Exercise description: Copy each line of the listing where the word "Modificato" can be found.

* * *

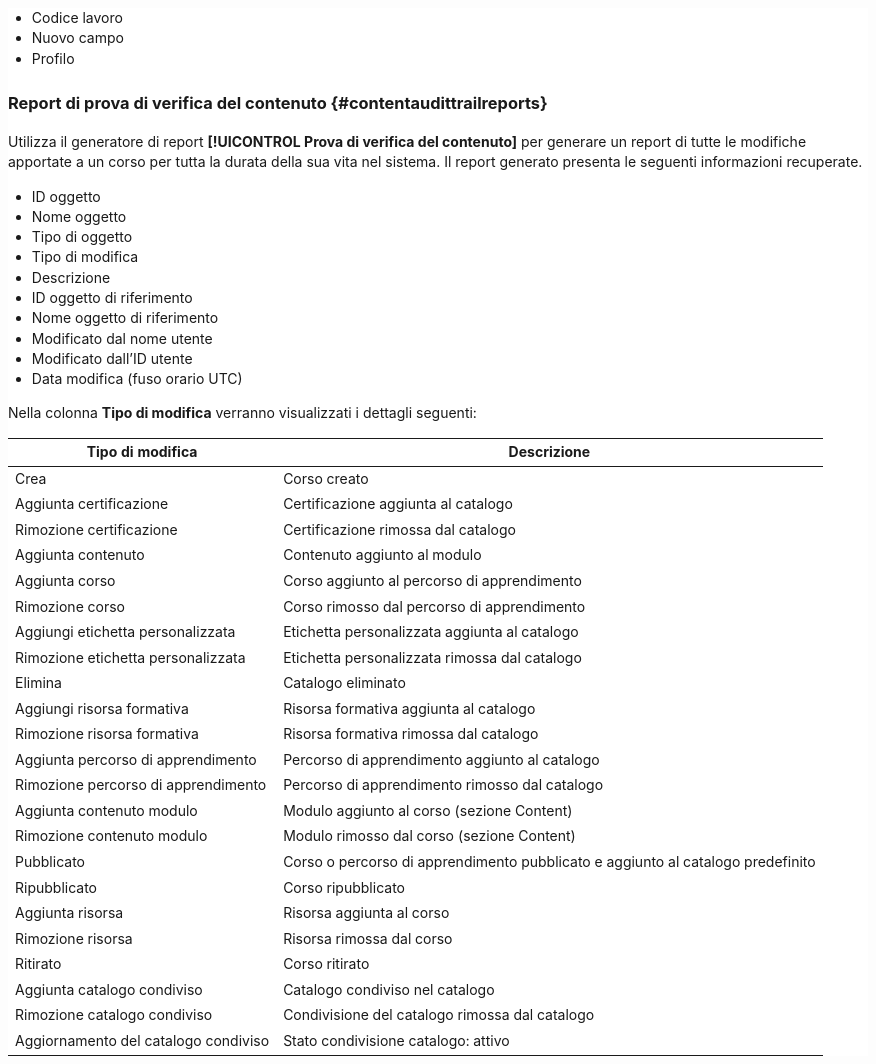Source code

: * Codice lavoro
* Nuovo campo
* Profilo

### Report di prova di verifica del contenuto {#contentaudittrailreports}

Utilizza il generatore di report **[!UICONTROL Prova di verifica del contenuto]** per generare un report di tutte le modifiche apportate a un corso per tutta la durata della sua vita nel sistema. Il report generato presenta le seguenti informazioni recuperate.

* ID oggetto
* Nome oggetto
* Tipo di oggetto
* Tipo di modifica
* Descrizione
* ID oggetto di riferimento
* Nome oggetto di riferimento
* Modificato dal nome utente
* Modificato dall’ID utente
* Data modifica (fuso orario UTC)

Nella colonna **Tipo di modifica** verranno visualizzati i dettagli seguenti:

| Tipo di modifica | Descrizione |
| --- | --- |
| Crea | Corso creato |
| Aggiunta certificazione | Certificazione aggiunta al catalogo |
| Rimozione certificazione | Certificazione rimossa dal catalogo |
| Aggiunta contenuto | Contenuto aggiunto al modulo |
| Aggiunta corso | Corso aggiunto al percorso di apprendimento |
| Rimozione corso | Corso rimosso dal percorso di apprendimento |
| Aggiungi etichetta personalizzata | Etichetta personalizzata aggiunta al catalogo |
| Rimozione etichetta personalizzata | Etichetta personalizzata rimossa dal catalogo |
| Elimina | Catalogo eliminato |
| Aggiungi risorsa formativa | Risorsa formativa aggiunta al catalogo |
| Rimozione risorsa formativa | Risorsa formativa rimossa dal catalogo |
| Aggiunta percorso di apprendimento | Percorso di apprendimento aggiunto al catalogo |
| Rimozione percorso di apprendimento | Percorso di apprendimento rimosso dal catalogo |
| Aggiunta contenuto modulo | Modulo aggiunto al corso (sezione Content) |
| Rimozione contenuto modulo | Modulo rimosso dal corso (sezione Content) |
| Pubblicato | Corso o percorso di apprendimento pubblicato e aggiunto al catalogo predefinito |
| Ripubblicato | Corso ripubblicato |
| Aggiunta risorsa | Risorsa aggiunta al corso |
| Rimozione risorsa | Risorsa rimossa dal corso |
| Ritirato | Corso ritirato |
| Aggiunta catalogo condiviso | Catalogo condiviso nel catalogo |
| Rimozione catalogo condiviso | Condivisione del catalogo rimossa dal catalogo |
| Aggiornamento del catalogo condiviso | Stato condivisione catalogo: attivo |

* * *

Answer to the problem:
* Modificato dal nome utente
* Modificato dall’ID utente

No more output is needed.